Friday, February 13, 2009

Bark, Bugs, Lizards, and Leaves.

Vignettes of My Birthday Dinner.

But first, a product review! I bought Green's All Natural Tripel Blonde Ale without realizing that it does not contain, according to the label:

"...any of the following: Wheat and/or Barley, Crustaceans (whew! -Ed.), Eggs, Fish, Peanuts, Soya beans, Milk, Lactose, Nuts, Celery (what about that great Boulevard Celery Beer? -Ed.), Mustard, Sesame Seeds, Sulphur dioxide and Sulfites."
This beer sucks. It starts out tasting a little like a lambec, because it's laid on lees and is, duh, Belgian. It has a nice light body, true, but a strange bitter aftertaste that has nothing in the world to do with hops. Rather than sitting up against your palate the way hoppiness does, this particular bitterness (which is probably due to the rice used to brew this..."beer") sits on the back of your tongue, along either side, and ruins your taste for the following things:

1. Triple cream cheese.
2. Salametto (dry salami) (more about this in a minute)
3. Danish butter. DANISH BUTTER!!!
4. Really good bread.

Oh, and strawberries. Which Chef Boy asked me to bring out of the 'fridge. When I reminded him to wash them prior to eating them, he told me he never washes strawberries. I told him, "I don't mind eating dead smoked raw pig covered in mold, but I have to draw the line somewhere in the safety department!"

Because Salametto is dry dead smoked raw pork. And fat. And various other things (which the manufacturer assures me make up less than two percent of the total ingredients by weight), all covered in mold, all of which combine to make something that, as CB said, "tastes like it's been hanging in a seventh-century church in Italy with doddering old men looking after it."
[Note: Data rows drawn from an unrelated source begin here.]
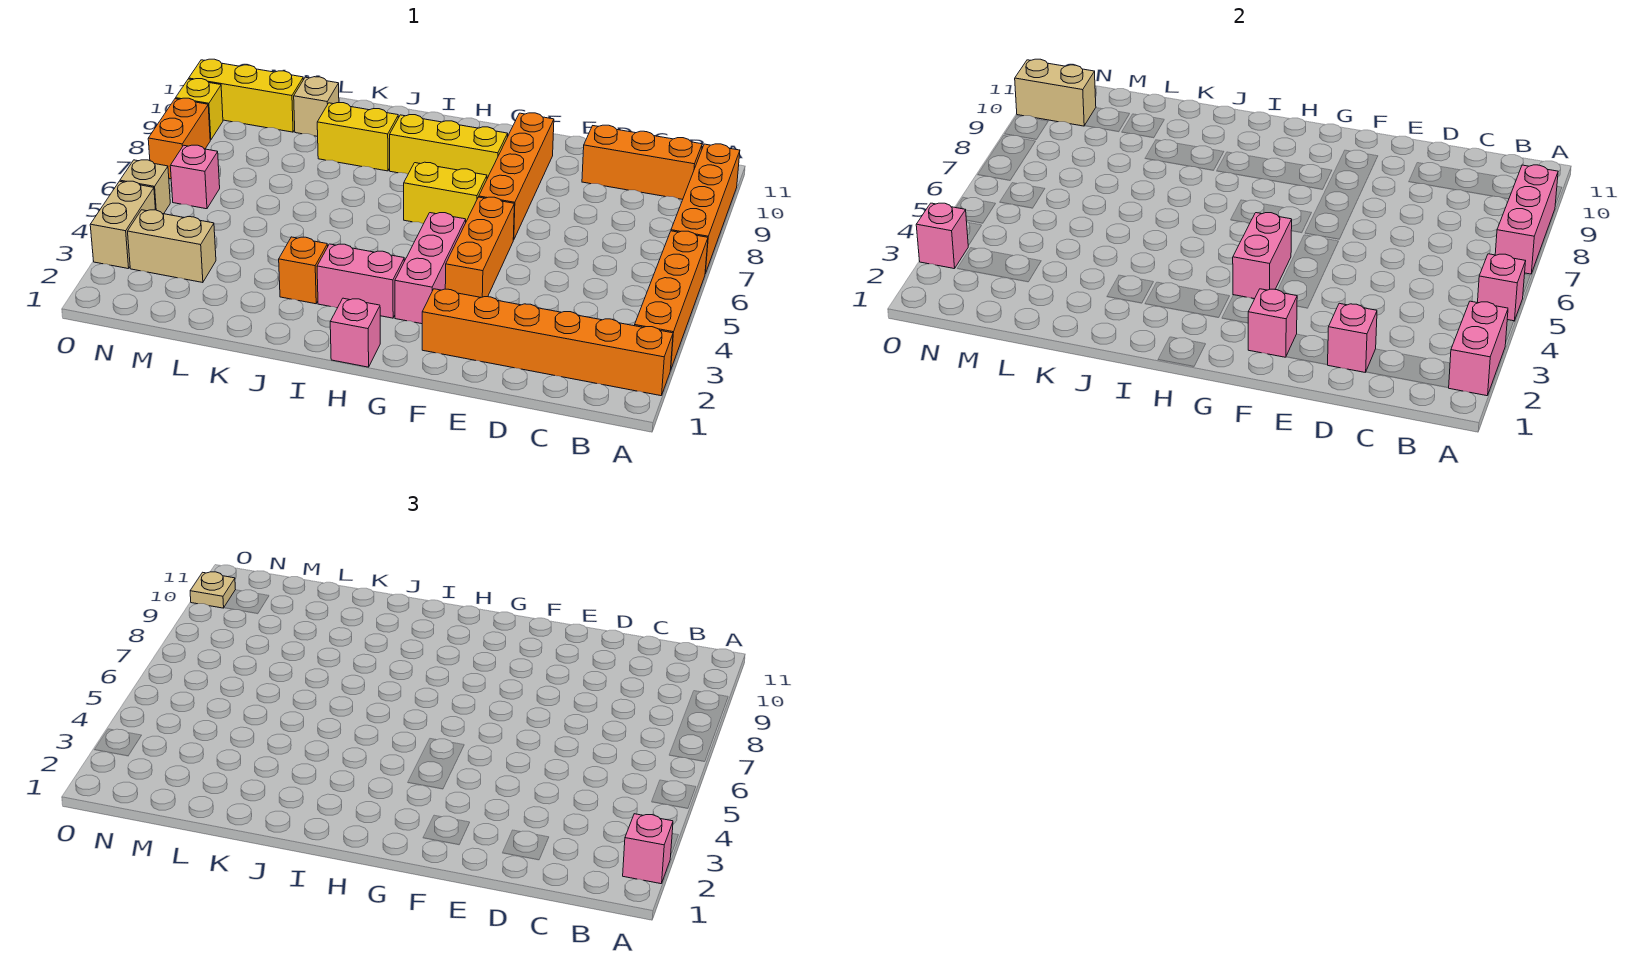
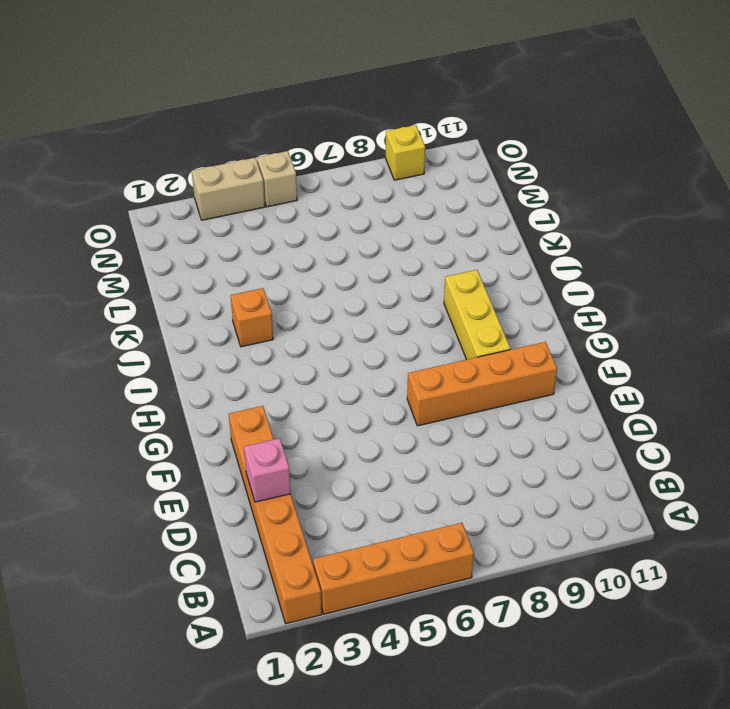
none -> orange brick A7:A10 level 1
none -> orange brick B10:D10 level 1
none -> orange brick F4:F6 level 1
none -> pink brick G3:G5 level 1

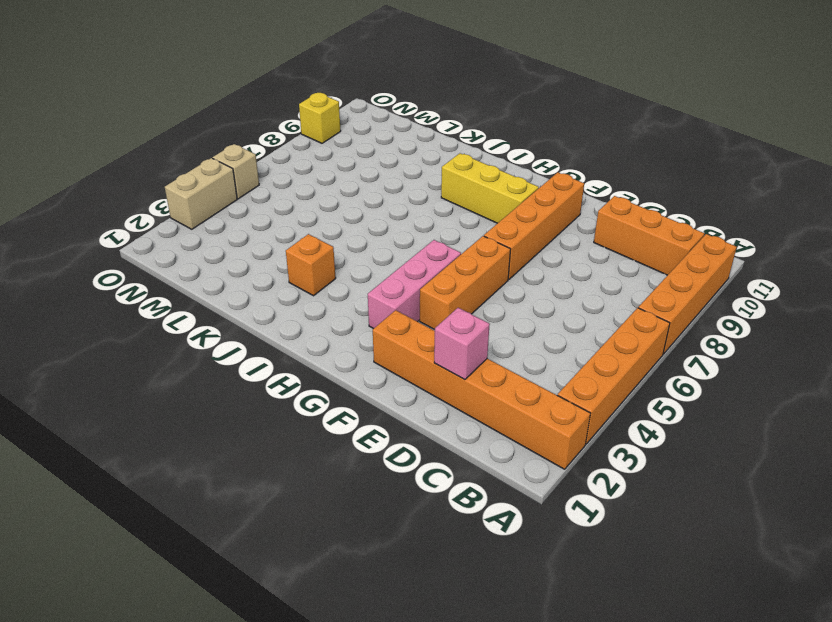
none -> yellow brick G7:H7 level 1
none -> pink brick H1 level 1
none -> pink brick H3:I3 level 1
none -> yellow brick J9:K9 level 1

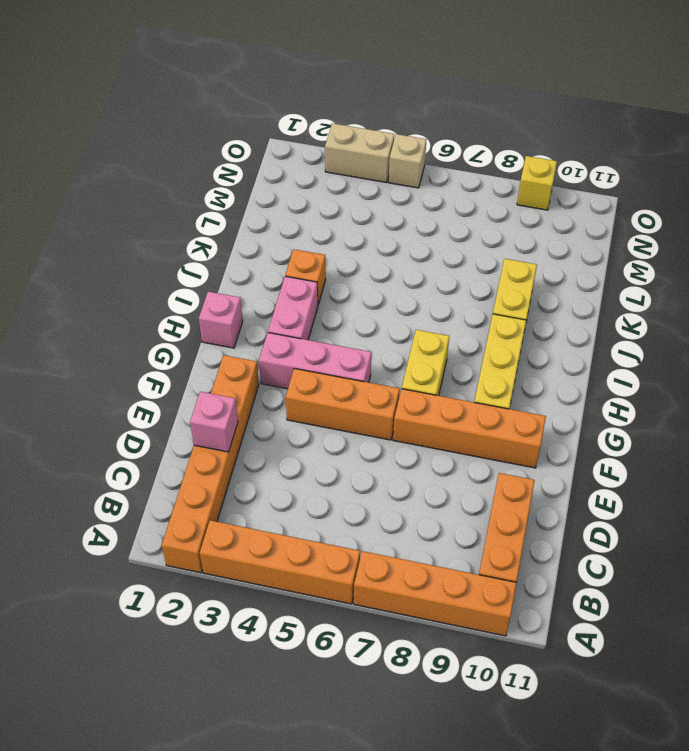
none -> tan brick L10 level 1
none -> tan brick M3:N3 level 1
none -> yellow brick M10:O10 level 1
none -> pink brick N6 level 1

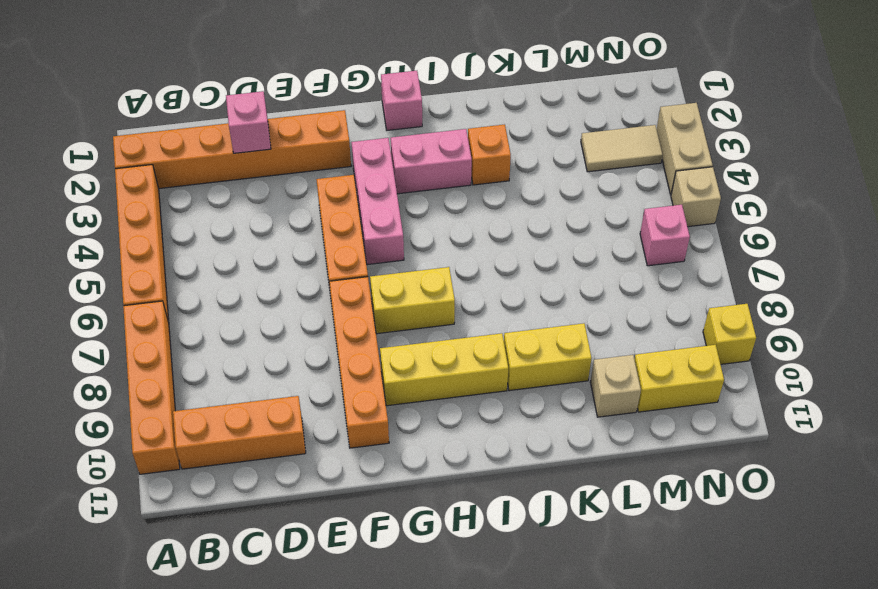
tan tile M3:N3 level 1 -> tan brick M3:N3 level 1
yellow brick M10:N10 level 1 -> yellow brick M10:O10 level 1
none -> orange brick O7:O8 level 1
none -> pink brick A2:A3 level 2
none -> pink brick A5 level 2
none -> pink brick A7:A9 level 2

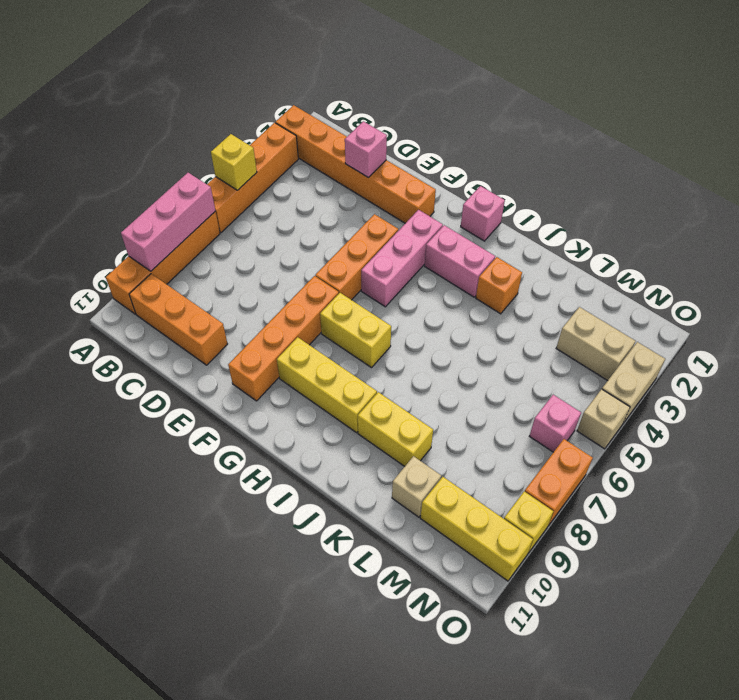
yellow brick A5 level 2 -> pink brick A5 level 2
none -> pink brick A2:A3 level 2
none -> pink brick F2 level 2
none -> pink brick G4:G5 level 2
none -> tan brick N10:O10 level 2

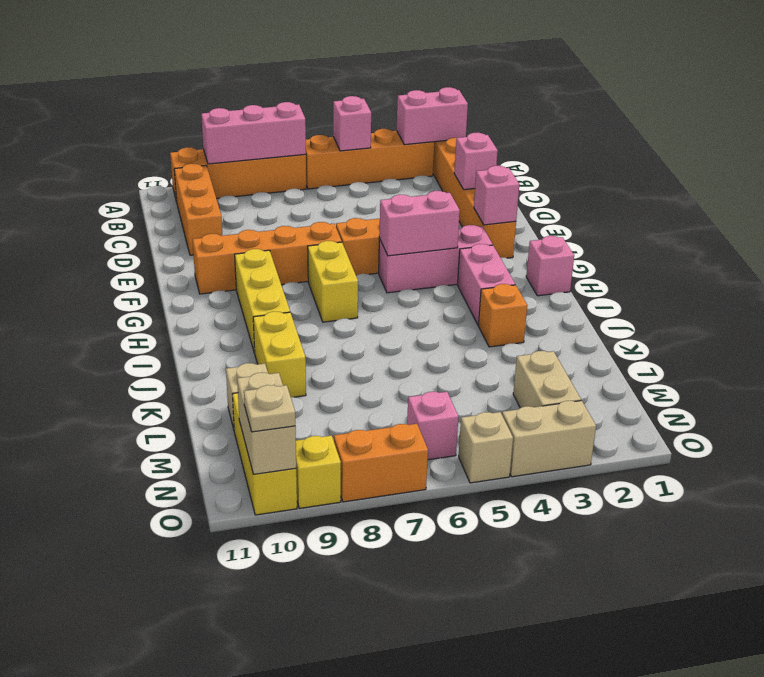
none -> pink brick O3 level 2
none -> pink brick A2 level 3

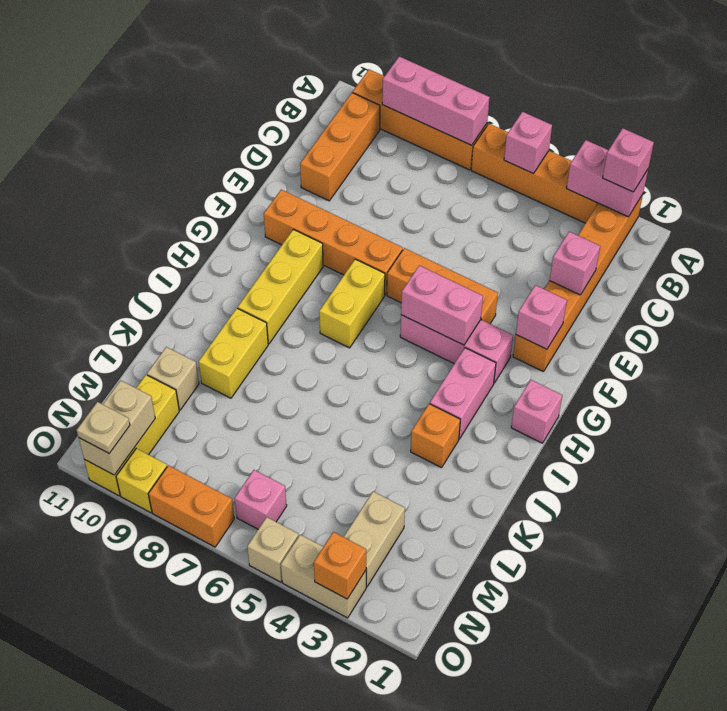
orange brick O3 level 2 -> pink brick O3 level 2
Then we noticed the label. It was made in Berkeley. But I'm sure it was smoked over burning Birkenstocks.

By the way, if you have to eat only one butter for the rest of your life, make it Danish butter. Spread it on thick enough that you can see toothmarks in it, then call your cardiologist. Because, my friends, Danish butter is made from cultured cream with just a tiny bit of salt. You don't want to use it for cooking, unless you're making something that you want to taste mostly of butter, but DAMN is it good for just plain eating.

And now I'm going off to finish my bottle of POP and eat some of the chocolate miniature omigod cheesecake that CB keeps pushing on me, even though I'm not all that fond of chocolate. I have a pound and a half of tiramisu waiting for me, after all.